- Work request: Based on the listing below, report how many lines contain the word "cookies". Nothing but the number, please.
Start of Data provided
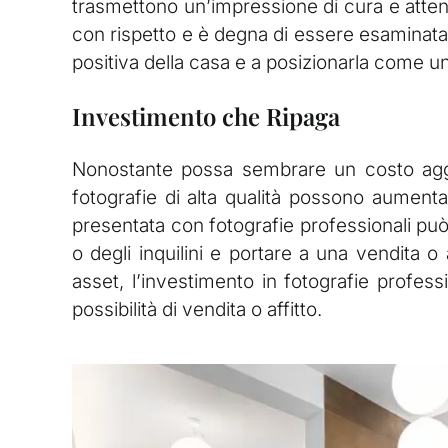
trasmettono un’impressione di cura e attenzio
con rispetto e è degna di essere esaminata 
positiva della casa e a posizionarla come u
Investimento che Ripaga
Nonostante possa sembrare un costo aggiu
fotografie di alta qualità possono aument
presentata con fotografie professionali può
o degli inquilini e portare a una vendita 
asset, l’investimento in fotografie profe
possibilità di vendita o affitto.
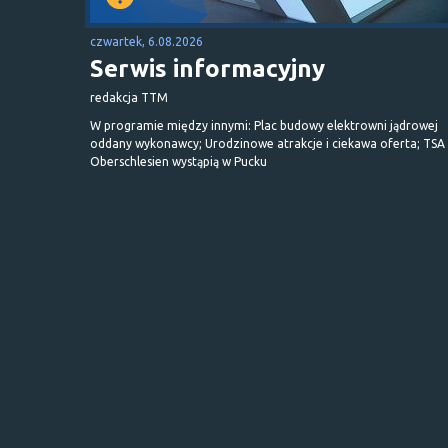
czwartek, 6.08.2026
Serwis informacyjny
redakcja TTM
W programie między innymi: Plac budowy elektrowni jądrowej
oddany wykonawcy; Urodzinowe atrakcje i ciekawa oferta; TSA 
Oberschlesien wystąpią w Pucku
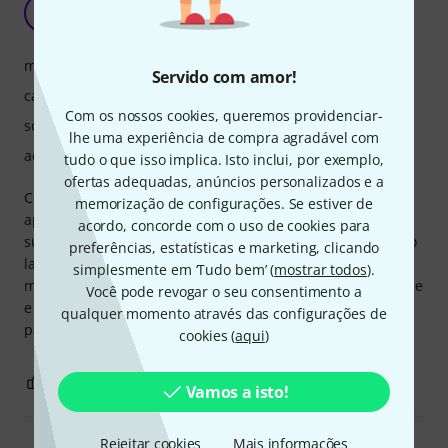
Excelente arranger para começar
H
Helvg12 25.12.2024
manuseio
Servido com amor!
características
Com os nossos cookies, queremos providenciar-
som
lhe uma experiência de compra agradável com
acabamento
tudo o que isso implica. Isto inclui, por exemplo,
ofertas adequadas, anúncios personalizados e a
Comprei para um dos meus filhos para início de
memorização de configurações. Se estiver de
aprendizagem e para dizer a verdade sinceramente
acordo, concorde com o uso de cookies para
surpreendeu-me pois os são já de uma categoria média e o
preferências, estatísticas e marketing, clicando
layout é interessante. A única coisa que acho que é
simplesmente em ‘Tudo bem’ (
mostrar todos
).
mediana é o plástico utilizado que não tem muita qualidade
Você pode revogar o seu consentimento a
e parece frágil, enfim a ver no tempo, mas sinceramente
qualquer momento através das configurações de
para o preço não posso exigir mais.
cookies (
aqui
)
0
0
REPORTAR A CRÍTICA
Vamos a isto!
Rejeitar cookies
Mais informações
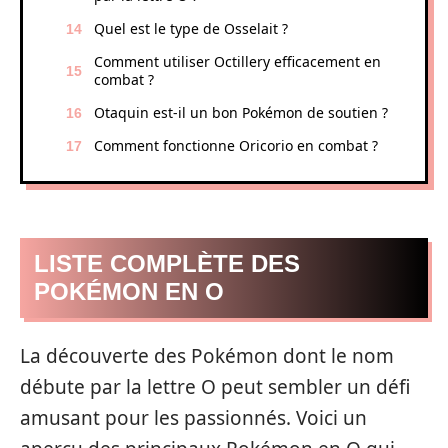
Quel est le type de Osselait ?
Comment utiliser Octillery efficacement en
combat ?
Otaquin est-il un bon Pokémon de soutien ?
Comment fonctionne Oricorio en combat ?
LISTE COMPLÈTE DES
POKÉMON EN O
La découverte des Pokémon dont le nom
débute par la lettre O peut sembler un défi
amusant pour les passionnés. Voici un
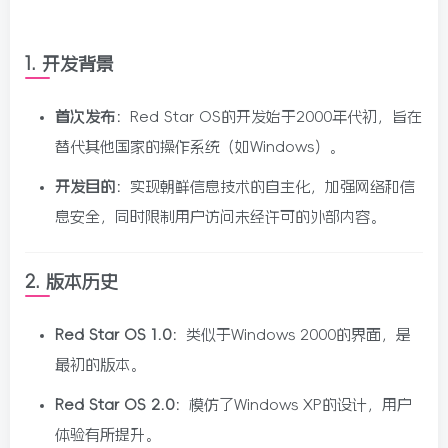
1.
开发背景
首次发布
：Red Star OS的开发始于2000年代初，旨在
替代其他国家的操作系统（如Windows）。
开发目的
：实现朝鲜信息技术的自主化，加强网络和信
息安全，同时限制用户访问未经许可的外部内容。
2.
版本历史
Red Star OS 1.0
：类似于Windows 2000的界面，是
最初的版本。
Red Star OS 2.0
：模仿了Windows XP的设计，用户
体验有所提升。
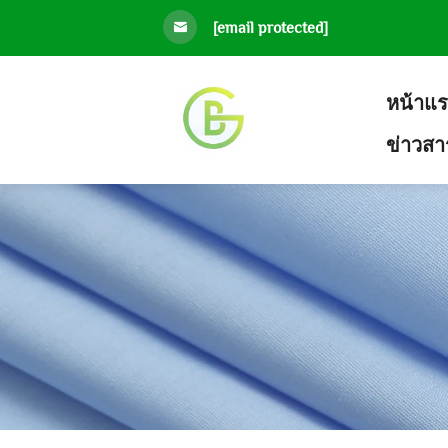
[email protected]
หน้าแ
ข่าวส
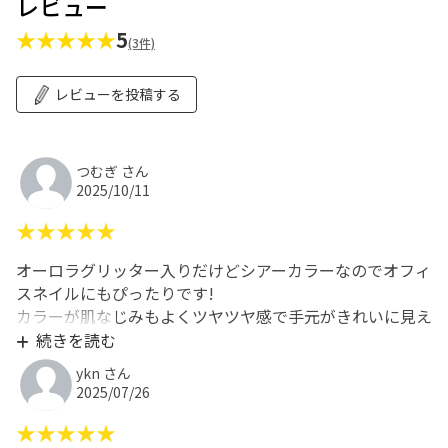
レビュー
★★★★★
5
(3件)
レビューを投稿する
つむぎ さん
2025/10/11
★★★★★
オーロラグリッター入りだけどシアーカラーなのでオフィ
スネイルにもぴったりです!
カラーが肌なじみもよくツヤツヤ感で手元がきれいに見え
ます。
続きを読む
ykn さん
2025/07/26
★★★★★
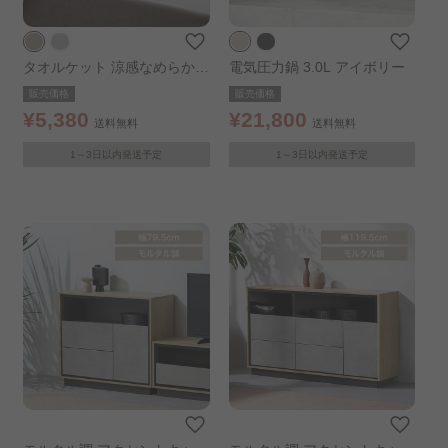
タオルケット 涼感なめらかレ
電気圧力鍋 3.0L アイボリー
ーヨン シングル ベージュ
販売価格
販売価格
¥5,380
¥21,800
送料無料
送料無料
1～3日以内発送予定
1～3日以内発送予定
End of Data provided
- Expected answer: 4